*YOUR GOAL:* For the data below, report how many lines contain the string "Preisgarantie" and write nothing more.

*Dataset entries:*
•••

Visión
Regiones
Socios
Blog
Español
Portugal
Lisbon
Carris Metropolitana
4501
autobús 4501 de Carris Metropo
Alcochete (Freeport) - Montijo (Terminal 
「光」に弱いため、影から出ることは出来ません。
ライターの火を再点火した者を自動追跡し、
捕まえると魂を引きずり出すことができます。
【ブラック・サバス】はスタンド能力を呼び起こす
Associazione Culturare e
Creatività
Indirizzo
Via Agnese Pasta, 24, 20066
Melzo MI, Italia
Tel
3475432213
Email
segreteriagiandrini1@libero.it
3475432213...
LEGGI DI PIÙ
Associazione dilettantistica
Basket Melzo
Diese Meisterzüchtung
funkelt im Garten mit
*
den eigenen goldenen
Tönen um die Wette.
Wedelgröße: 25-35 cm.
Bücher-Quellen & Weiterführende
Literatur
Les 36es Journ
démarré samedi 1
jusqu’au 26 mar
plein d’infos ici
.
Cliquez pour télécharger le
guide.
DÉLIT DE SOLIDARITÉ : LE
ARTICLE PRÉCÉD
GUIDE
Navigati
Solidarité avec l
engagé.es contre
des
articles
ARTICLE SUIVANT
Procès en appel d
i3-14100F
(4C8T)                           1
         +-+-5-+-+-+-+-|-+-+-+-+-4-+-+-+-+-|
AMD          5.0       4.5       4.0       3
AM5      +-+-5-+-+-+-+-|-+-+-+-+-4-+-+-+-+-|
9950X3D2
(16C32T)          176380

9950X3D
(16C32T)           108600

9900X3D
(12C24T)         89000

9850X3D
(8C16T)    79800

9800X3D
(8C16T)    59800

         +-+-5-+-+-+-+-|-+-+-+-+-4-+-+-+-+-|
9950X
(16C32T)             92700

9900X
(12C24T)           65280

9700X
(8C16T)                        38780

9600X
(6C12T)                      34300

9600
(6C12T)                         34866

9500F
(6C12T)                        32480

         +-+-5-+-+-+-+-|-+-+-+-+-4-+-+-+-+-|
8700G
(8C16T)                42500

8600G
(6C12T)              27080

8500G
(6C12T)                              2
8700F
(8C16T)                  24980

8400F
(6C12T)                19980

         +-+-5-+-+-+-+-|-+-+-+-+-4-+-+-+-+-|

•••

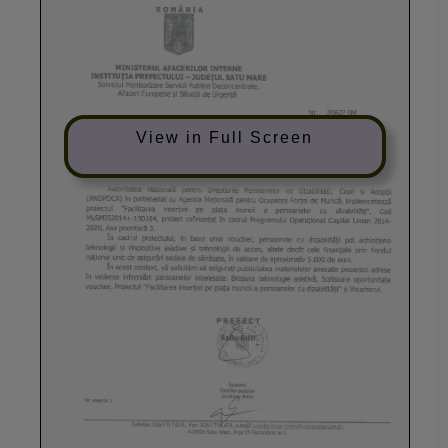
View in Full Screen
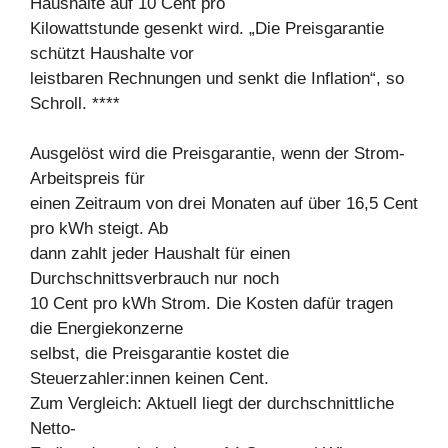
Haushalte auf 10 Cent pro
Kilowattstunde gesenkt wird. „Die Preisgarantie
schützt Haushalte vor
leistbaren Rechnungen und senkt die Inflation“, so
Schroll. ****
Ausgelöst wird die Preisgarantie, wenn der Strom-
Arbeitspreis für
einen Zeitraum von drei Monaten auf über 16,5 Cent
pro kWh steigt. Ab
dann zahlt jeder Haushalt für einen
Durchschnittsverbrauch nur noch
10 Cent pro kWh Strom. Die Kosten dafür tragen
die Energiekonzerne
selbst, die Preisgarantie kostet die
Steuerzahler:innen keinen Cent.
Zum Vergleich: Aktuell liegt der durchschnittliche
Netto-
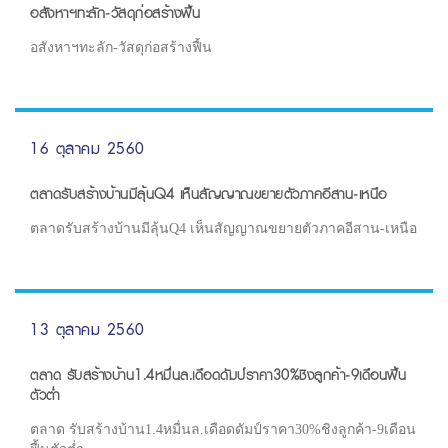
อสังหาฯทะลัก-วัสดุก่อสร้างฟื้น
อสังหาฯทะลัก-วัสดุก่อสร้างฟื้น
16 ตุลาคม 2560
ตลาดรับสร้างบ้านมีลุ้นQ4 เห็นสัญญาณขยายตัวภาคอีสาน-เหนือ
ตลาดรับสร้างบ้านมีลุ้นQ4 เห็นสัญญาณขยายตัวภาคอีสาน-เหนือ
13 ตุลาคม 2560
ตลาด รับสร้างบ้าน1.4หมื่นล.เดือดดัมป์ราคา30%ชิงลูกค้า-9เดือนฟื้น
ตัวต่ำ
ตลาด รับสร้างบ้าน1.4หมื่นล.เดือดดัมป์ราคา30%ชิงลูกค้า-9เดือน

•••

*RESULT OF THE TASK:* 3